The druid is a devotee of the natural world. A worshiper of the wilds and an envoy to the environment, the druid serves as a mediator between people and the land in which they live, much as a cleric serves as a mediator between people and the gods under which they live.
- Druids weave a very primal divine magic, and many of their supernatural abilities are bestowed on them from the land itself.
- Druids are fairly weak in combat, wearing light armor and wielding fairly weak weapons.
- Druids have a keen knowledge of nature. They can identify plants, animals, and potable water, and know enough to pass through even heavily overgrown areas without leaving a trace.
- Druids are knowledgeable about the fey, familiar as they are with the wilds in which the fey are often found. Druids thus have a resistance to their charms and deceptions. They also learn the languages of the fey, in addition to their own secret tongue.
- Druids can change shape into any common wild animal, such as bears or boars or frogs or birds. These forms are often ill-suited for fighting, but are useful as camouflage, or to scout.
- Druids are protected against the elements, suffering less from fire, lightning, and cold.
- Druids may befriend, find, control, and call various animals, insects, and plants, whom they can communicate with.
- Druids can use the environment around them, including the weather, to help them in combat, or in exploration, calling up storms and manipulating plant life.
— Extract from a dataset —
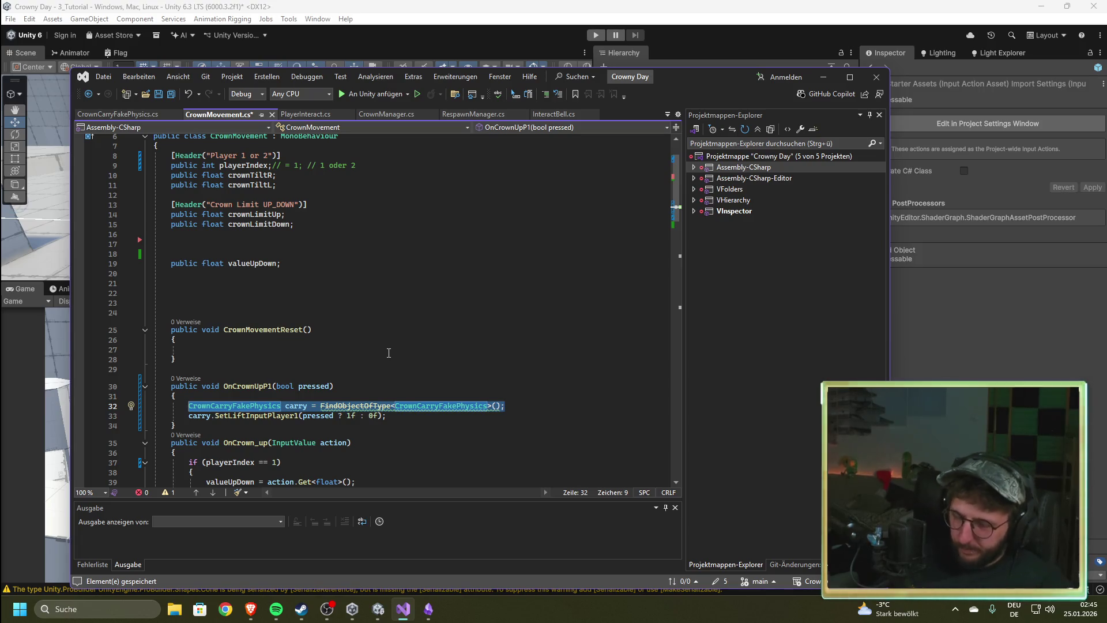
Step: Trim the FindObjectOfType lookup on line 32, then replace OnCrownUpP1 with the complete pasted version
key(End)
key(BackSpace)
key(BackSpace)
key(BackSpace)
They can also shape the natural world, growing plants, altering stone, or transforming creatures and items.
- Druids learn to manipulate the elements, calling fire, and summoning elementals.
Iconic Druid Abilities
Druids are an ally and companion to wild creatures: wild animals, plant creatures, supernatural spirits, fey creatures, and other beings of the wilderness. They are sociable with these creatures, and these creatures bear a druid none of the hostility or aggressiveness they feel toward most other people. The also have an uncanny ability to identify creatures and plant-life, finding even trackless wilderness something they can find food for a multitude in — they are familiar with the terrain of even an exotic land.
Druids are part of the natural world, and so animals, plants, fey spirits, natural terrain, and the weather. This manifests in summoning magic, in elemental control, in manipulating plants and terrain, and otherwise bending the natural world to their will. In part, this means that druids are sometimes rather dependent on the environment around them — but the environment will always produce something somehow useful to the druid.
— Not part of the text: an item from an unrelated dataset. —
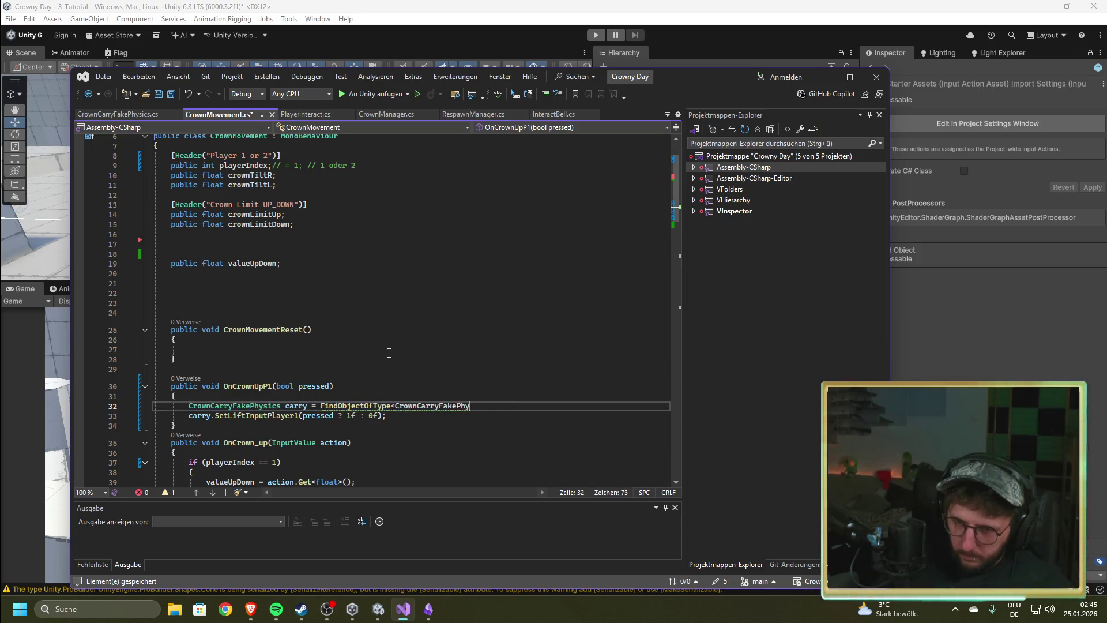
key(BackSpace)
key(BackSpace)
key(BackSpace)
Druids can adopt the shapes of various creatures. Some druids are fluid and flexible in their transformations, while others will choose a selected form or forms. Some use their abilities in combat, others purely for scouting and research. These forms may be natural animals, or may even be fey creatures or supernatural beings at higher levels.
Fire. Earth. Wind. Water. Even Wood. Metal. Lightning. Ice. Light and Darkness. Life and Death. All of the base elements of the world respond to a druid's call. A druid can manifest these elements, manipulate them, and use them to attack their enemies, or defend their allies.
Druid Play Experience
Druids in combat are effectively "squishy wizards:" long-range fighters who employ combat magic to win the day. For a druid, that "combat magic" may include animals, plants, faerie, insects, or elementals that they've befriended or summoned.
Druids shine when exploring wilderness areas. Their magic helps them shape their environment so that it is no longer hazardous, and their ability to interact with plants, animals, and the fey make them excellent point guards for the wilderness. However, they are not strong in more urban or underground areas.
While druids interact very well with animals, the fey, elementals, and plants, they are not so good at interacting with other people. Often, others consider them eccentric outsiders at best, and dangerous savages at worst, closer to the beasts of the land than to their fellow people.
Druids organize in circles with a rather strict hierarchy that protect and nurture the wilderness outside of cities. Druids may organize around natural features such as a specific mountain, river, or grove, defending that area from incursion and pollution and getting to know that one area and its wild inhabitants very intimately. Visitors from outside the wild area may find themselves watched, or even accosted, if they invade the place.
A druid character climbs the ranks in a druid circle via combat with those of a higher rank, requiring a struggle for dominance not unlike that seen among herd animals, wherein the older, more powerful individuals cling to the highest ranks until something younger and more driven can steal it from them.